Man Draws Inspiration from Oklahoma Kids Who Are Amputees
TULSA, Oklahoma - Kevin Carroll designs artificial limbs and was part of the inspiration for the movie "Dolphin Tale"
Carroll says the technology for artificial limbs is growing by leaps and bounds.
Today, he showed how two Oklahoma kids are proof that losing a limb doesn't mean you're handicapped.
Jeremiah Mitchell's story is well told.
He lost his arms and legs to bacterial meningitis in 2010.
He now walks on what's called "Stubbies" for legs and uses one artificial arm, complete with a metal hook for a hand.
Carroll designs prosthetics for children like Jeremiah.
"I would look on him as one of my colleagues," Carroll said. "I love that little guy and his family, great kid."
Carroll's had thousands of clients, but his most famous never had legs to begin with – Winter the dolphin, who was made famous in the movie 'Dolphin Tale.'
Morgan Freeman played a combination of Carroll and a colleague who helped design a prosthetic tail for Winter after it fell off when it became caught in a crab trap.
"We put this on her body, and it's very protective so it's not going to hurt her body," Carroll said.
Carroll's team designed this special material called Winter's Gel to help stabilize the artificial tail.
The gel is now used by amputees across the country.
"We've never had the technology that we have at our disposal today," Carroll said. "So people that have lost multiple limbs are up walking and living normal lives today."
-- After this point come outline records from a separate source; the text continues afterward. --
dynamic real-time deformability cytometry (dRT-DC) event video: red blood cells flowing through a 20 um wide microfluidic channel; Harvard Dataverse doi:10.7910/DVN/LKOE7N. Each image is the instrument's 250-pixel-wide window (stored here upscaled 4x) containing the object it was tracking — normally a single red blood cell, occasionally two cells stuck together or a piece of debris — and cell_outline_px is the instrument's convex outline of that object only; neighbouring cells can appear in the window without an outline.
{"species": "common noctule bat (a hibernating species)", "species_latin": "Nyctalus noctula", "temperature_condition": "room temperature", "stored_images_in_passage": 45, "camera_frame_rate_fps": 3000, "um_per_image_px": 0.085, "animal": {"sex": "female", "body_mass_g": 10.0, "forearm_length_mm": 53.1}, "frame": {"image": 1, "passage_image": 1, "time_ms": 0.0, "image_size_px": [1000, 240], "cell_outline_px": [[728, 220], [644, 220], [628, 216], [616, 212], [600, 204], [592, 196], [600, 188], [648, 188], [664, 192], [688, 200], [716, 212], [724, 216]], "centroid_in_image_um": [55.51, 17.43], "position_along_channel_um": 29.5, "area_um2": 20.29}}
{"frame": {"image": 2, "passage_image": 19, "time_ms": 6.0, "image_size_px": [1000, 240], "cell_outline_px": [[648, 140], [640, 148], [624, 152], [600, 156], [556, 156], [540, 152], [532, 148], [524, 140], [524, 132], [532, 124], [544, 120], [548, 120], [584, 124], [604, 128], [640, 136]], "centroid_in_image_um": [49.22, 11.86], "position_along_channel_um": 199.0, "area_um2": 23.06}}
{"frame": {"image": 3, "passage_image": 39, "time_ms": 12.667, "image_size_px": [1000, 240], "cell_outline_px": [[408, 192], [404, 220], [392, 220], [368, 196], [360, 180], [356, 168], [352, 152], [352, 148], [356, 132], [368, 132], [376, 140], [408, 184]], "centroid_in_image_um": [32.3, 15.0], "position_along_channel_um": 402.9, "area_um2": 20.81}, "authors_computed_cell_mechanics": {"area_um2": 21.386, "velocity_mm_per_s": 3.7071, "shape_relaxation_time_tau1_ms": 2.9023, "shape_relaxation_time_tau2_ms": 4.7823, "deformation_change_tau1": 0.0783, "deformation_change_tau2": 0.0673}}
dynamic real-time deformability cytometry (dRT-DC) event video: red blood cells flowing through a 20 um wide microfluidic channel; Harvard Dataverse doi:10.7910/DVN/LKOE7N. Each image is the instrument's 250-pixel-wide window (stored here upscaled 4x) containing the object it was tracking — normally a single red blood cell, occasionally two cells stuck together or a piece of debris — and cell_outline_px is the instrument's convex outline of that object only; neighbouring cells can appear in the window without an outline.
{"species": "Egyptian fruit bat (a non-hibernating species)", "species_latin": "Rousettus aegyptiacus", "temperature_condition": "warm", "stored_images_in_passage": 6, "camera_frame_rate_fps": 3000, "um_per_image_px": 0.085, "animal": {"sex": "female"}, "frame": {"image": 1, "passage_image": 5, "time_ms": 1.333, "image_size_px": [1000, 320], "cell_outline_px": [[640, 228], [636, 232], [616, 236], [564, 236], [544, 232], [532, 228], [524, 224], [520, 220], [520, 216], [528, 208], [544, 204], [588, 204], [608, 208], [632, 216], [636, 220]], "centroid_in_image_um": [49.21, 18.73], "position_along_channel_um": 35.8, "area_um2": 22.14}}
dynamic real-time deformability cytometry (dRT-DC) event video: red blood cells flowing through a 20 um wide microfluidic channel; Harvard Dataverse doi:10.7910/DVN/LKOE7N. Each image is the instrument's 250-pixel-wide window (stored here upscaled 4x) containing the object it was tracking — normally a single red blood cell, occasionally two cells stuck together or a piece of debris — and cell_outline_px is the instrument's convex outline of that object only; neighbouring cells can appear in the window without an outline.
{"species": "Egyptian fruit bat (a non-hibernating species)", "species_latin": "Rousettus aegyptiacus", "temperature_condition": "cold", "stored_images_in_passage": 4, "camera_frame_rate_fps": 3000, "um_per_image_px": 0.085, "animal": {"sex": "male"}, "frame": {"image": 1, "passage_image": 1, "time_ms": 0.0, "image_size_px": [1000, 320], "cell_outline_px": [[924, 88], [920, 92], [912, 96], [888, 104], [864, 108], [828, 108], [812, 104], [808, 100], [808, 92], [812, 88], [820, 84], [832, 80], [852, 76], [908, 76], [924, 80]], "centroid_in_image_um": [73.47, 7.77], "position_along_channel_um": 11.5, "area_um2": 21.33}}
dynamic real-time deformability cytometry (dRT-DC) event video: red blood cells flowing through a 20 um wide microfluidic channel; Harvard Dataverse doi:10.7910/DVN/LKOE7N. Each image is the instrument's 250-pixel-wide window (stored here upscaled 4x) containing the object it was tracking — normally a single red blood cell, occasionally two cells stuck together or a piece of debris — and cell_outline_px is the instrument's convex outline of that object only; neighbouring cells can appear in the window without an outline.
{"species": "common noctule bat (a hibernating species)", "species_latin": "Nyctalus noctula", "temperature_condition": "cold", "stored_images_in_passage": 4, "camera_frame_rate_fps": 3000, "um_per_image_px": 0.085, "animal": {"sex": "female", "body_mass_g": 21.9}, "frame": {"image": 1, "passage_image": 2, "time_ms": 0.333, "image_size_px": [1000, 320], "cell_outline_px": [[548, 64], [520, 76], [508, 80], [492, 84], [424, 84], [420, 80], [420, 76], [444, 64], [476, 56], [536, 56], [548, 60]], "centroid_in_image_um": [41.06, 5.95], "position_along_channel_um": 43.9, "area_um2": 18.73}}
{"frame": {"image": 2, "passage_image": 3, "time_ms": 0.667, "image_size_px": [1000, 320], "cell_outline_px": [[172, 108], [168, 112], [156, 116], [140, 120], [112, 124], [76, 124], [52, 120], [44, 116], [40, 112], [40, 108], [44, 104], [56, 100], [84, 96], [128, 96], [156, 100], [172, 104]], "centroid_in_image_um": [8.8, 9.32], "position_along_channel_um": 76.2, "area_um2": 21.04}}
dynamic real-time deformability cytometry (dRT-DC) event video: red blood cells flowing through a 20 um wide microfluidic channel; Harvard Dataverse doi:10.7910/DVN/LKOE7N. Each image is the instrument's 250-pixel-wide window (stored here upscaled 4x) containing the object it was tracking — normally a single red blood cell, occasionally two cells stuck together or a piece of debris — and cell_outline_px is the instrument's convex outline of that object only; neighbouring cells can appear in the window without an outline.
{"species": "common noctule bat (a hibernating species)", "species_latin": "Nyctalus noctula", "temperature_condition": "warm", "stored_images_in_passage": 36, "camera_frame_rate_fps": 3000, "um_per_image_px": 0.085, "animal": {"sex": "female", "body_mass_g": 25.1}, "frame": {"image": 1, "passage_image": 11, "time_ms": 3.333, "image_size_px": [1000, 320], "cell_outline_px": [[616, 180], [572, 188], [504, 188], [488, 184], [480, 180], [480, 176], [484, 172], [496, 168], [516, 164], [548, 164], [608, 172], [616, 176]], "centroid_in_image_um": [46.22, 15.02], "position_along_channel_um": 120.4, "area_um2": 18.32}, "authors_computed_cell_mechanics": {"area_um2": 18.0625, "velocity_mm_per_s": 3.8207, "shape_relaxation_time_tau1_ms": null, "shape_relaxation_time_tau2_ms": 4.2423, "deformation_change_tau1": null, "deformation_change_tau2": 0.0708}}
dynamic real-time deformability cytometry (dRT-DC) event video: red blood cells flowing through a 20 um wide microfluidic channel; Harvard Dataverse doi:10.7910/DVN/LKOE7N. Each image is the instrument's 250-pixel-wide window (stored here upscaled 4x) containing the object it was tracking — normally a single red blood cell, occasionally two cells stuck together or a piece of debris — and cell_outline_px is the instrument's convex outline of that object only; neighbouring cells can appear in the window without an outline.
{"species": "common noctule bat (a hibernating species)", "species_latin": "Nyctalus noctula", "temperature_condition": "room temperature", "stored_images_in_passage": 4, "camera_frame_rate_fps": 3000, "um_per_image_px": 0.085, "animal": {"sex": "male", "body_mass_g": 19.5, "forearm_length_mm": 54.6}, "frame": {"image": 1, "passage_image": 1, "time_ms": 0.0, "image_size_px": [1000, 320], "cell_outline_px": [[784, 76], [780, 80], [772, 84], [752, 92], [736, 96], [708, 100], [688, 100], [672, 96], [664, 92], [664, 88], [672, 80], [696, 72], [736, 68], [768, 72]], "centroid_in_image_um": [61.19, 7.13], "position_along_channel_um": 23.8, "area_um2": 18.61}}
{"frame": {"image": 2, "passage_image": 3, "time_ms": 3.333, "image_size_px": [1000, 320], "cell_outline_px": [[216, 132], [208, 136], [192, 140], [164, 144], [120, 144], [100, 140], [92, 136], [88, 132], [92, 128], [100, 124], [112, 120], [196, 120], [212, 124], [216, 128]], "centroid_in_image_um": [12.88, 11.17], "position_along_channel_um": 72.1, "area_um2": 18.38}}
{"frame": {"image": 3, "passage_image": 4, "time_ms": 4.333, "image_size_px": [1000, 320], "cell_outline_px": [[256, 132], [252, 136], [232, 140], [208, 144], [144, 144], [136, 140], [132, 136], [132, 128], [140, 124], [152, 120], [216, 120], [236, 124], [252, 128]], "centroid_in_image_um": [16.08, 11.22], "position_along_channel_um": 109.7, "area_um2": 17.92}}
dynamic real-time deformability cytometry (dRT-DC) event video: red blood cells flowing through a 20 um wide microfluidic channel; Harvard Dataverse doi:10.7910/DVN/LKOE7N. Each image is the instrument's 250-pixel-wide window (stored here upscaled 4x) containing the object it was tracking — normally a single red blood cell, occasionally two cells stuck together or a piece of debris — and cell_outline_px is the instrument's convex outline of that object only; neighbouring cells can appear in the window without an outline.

Truman Hendrick, 11, is another success story.
The Jenks fifth-grader had his right leg amputated above the knee after a battle with bone cancer.
He says he'll never forget the moment when he first walked on his prosthetic leg.
"I just felt like,'(shrugs) man, it's all worth it," Hendrick said.
Truman and Jeremiah have both met Winter the dolphin.
They say all of their stories are proof that amputees are just like everybody else, "that we're not as disabled as you think we are," Hendrick said.
Carroll says he's working on artificial limbs for other animals, including seas turtles who lost their fins and sand cranes who have lost their legs.